Banyak sekali definisi mengenai kebijakan publik. Sebagian besar ahli memberi pengertian kebijakan publik dalam kaitannya dengan keputusan atau ketetapan pemerintah untuk melakukan suatu tindakan yang dianggap akan membawa dampak baik bagi kehidupan warganya. Bahkan, dalam pengertian yang lebih luas, kebijakan publik sering diartikan sebagai ‘apa saja yang dipilih oleh pemerintah untuk dilakukan atau tidak dilakukan’. Seperti kata Bridgman dan Davis (2004:3), seringkali, kebijakan publik tidak lebih dari pengertian mengenai whatever government choose to do or not to do.
Kadang-kadang, kebijakan publik menunjuk pada istilah atau konsep untuk menjelaskan pilihan-pilihan tindakan tertentu yang sangat khas atau spesifik, seperti kepada bidang-bidang tertentu dalam sektor-sektor fasilitas umum, transportasi, pendidikan, kesehatan, perumahan atau kesejahteraan. Urusan-urusan yang menyangkut kelistrikan, air, jalan raya, sekolah, rumah-sakit, perumahan rakyat, lembaga-lembaga rehabilitasi sosial adalah beberapa contoh yang termasuk dalam bidang kebijakan publik. Sebagai contoh, kebijakan sosial secara ringkas dapat diartikan sebagai salah satu bentuk kebijakan publik yang mengatur urusan kesejahteraan. Kebijakan sosial secara khusus sejatinya adalah kebijakan kesejahteraan.

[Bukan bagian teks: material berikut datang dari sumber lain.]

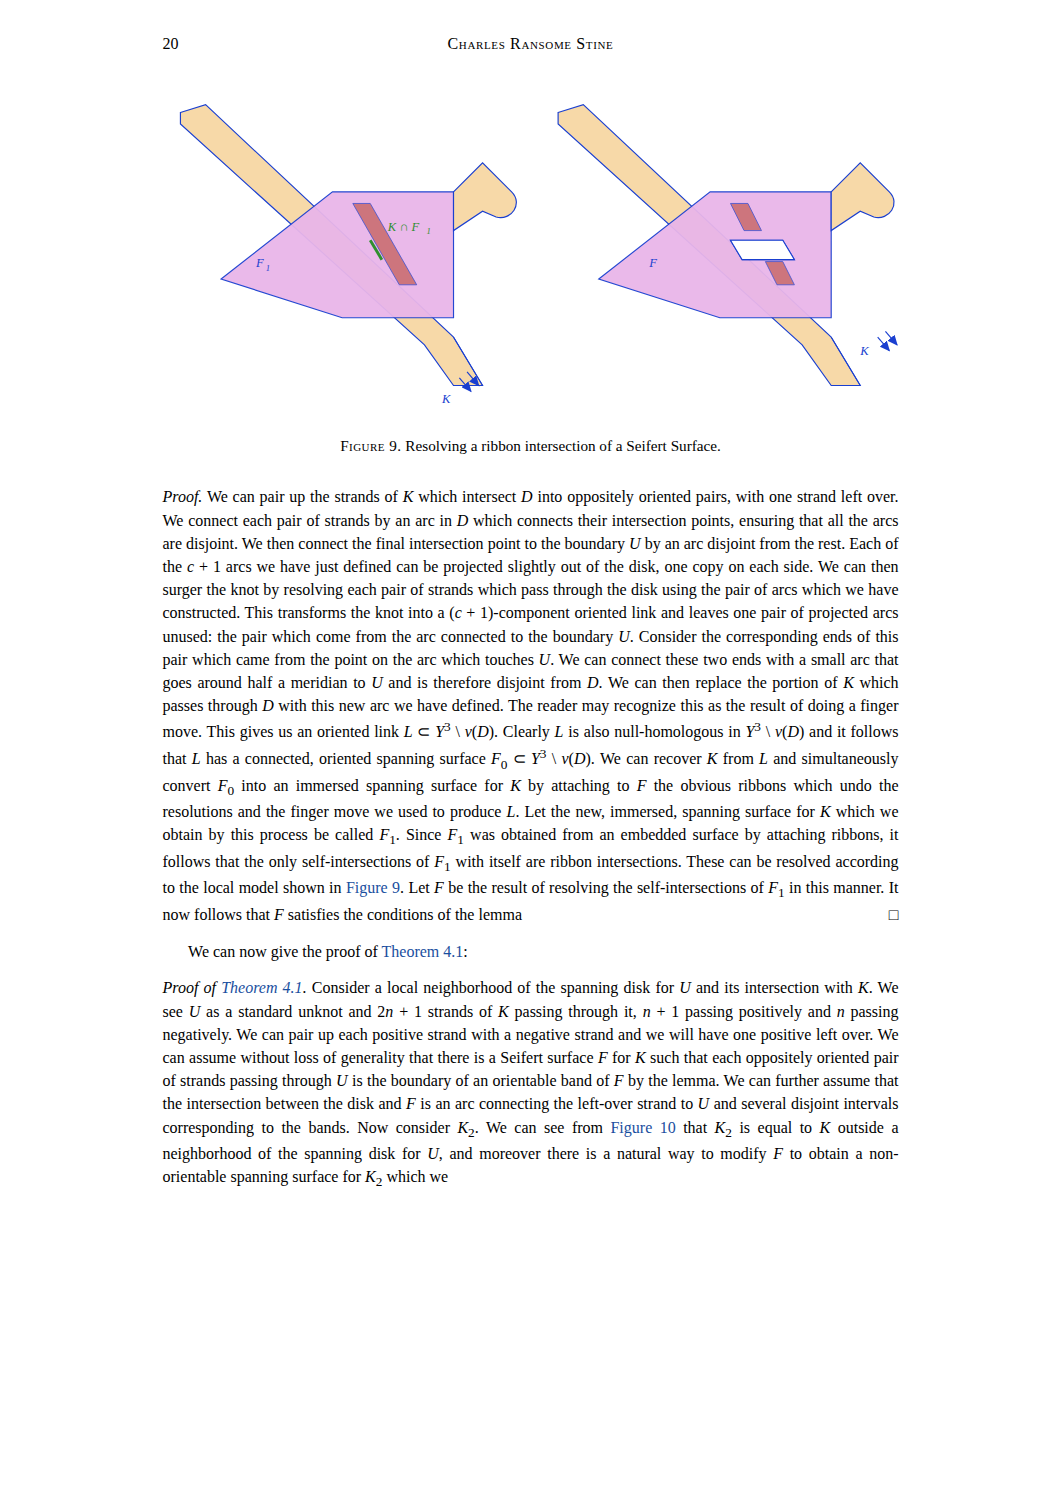20 Charles Ransome Stine 20
K ∩ F 1 F 1 K F K
Figure 9. Resolving a ribbon intersection of a Seifert Surface.
Proof. We can pair up the strands of K which intersect D into oppositely oriented pairs, with one strand left over. We connect each pair of strands by an arc in D which connects their intersection points, ensuring that all the arcs are disjoint. We then connect the final intersection point to the boundary U by an arc disjoint from the rest. Each of the c + 1 arcs we have just defined can be projected slightly out of the disk, one copy on each side. We can then surger the knot by resolving each pair of strands which pass through the disk using the pair of arcs which we have constructed. This transforms the knot into a (c + 1)-component oriented link and leaves one pair of projected arcs unused: the pair which come from the arc connected to the boundary U. Consider the corresponding ends of this pair which came from the point on the arc which touches U. We can connect these two ends with a small arc that goes around half a meridian to U and is therefore disjoint from D. We can then replace the portion of K which passes through D with this new arc we have defined. The reader may recognize this as the result of doing a finger move. This gives us an oriented link L ⊂ Y3 \ ν(D). Clearly L is also null-homologous in Y3 \ ν(D) and it follows that L has a connected, oriented spanning surface F0 ⊂ Y3 \ ν(D). We can recover K from L and simultaneously convert F0 into an immersed spanning surface for K by attaching to F the obvious ribbons which undo the resolutions and the finger move we used to produce L. Let the new, immersed, spanning surface for K which we obtain by this process be called F1. Since F1 was obtained from an embedded surface by attaching ribbons, it follows that the only self-intersections of F1 with itself are ribbon intersections. These can be resolved according to the local model shown in Figure 9. Let F be the result of resolving the self-intersections of F1 in this manner. It now follows that F satisfies the conditions of the lemma □
We can now give the proof of Theorem 4.1:
Proof of Theorem 4.1. Consider a local neighborhood of the spanning disk for U and its intersection with K. We see U as a standard unknot and 2n + 1 strands of K passing through it, n + 1 passing positively and n passing negatively. We can pair up each positive strand with a negative strand and we will have one positive left over. We can assume without loss of generality that there is a Seifert surface F for K such that each oppositely oriented pair of strands passing through U is the boundary of an orientable band of F by the lemma. We can further assume that the intersection between the disk and F is an arc connecting the left-over strand to U and several disjoint intervals corresponding to the bands. Now consider K2. We can see from Figure 10 that K2 is equal to K outside a neighborhood of the spanning disk for U, and moreover there is a natural way to modify F to obtain a non-orientable spanning surface for K2 which we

Konsep kesejahteraan menunjuk pada proses mensejahterakan manusia atau aktivitas untuk mencapai kondisi sejahtera. Di sini, istilah ‘kesejahteraan’ tidak perlu pakai kata ‘sosial’ lagi, karena sudah jelas menunjuk pada sektor atau bidang pembangunan sosial. Sektor ‘pendidikan’ dan ‘kesehatan’ juga tidak pakai embel-embel ‘sosial’ atau ‘manusia’. Selain di Indonesia kata sosial memiliki terlalu banyak arti dan karenanya sering disalahfahami, di negara lain istilah yang banyak digunakan untuk menjelaskan ‘bidang sosial’ secara spesifik ini adalah welfare (kesejahteraan) yang umumnya menerangkan berbagai sistem pelayanan sosial dan skema jaminan sosial bagi kelompok yang tidak beruntung. Oleh karena itu, istilah ‘pembangunan kesejahteraan sosial’ sesungguhnya cukup disebut ‘pembangunan kesejahteraan’. Implikasinya, Departemen Sosial juga lebih tepat jika diberi nama Departemen Kesejahteraan. Sedangkan Menko Kesejahteraan Rakyat lebih tepat diubah menjadi Menko Sosial karena mencakup bidang-bidang pembangunan sosial yang luas dan menjadi payung Departemen Kesejahteraan, Pendidikan, Kesehatan dan seterusnya.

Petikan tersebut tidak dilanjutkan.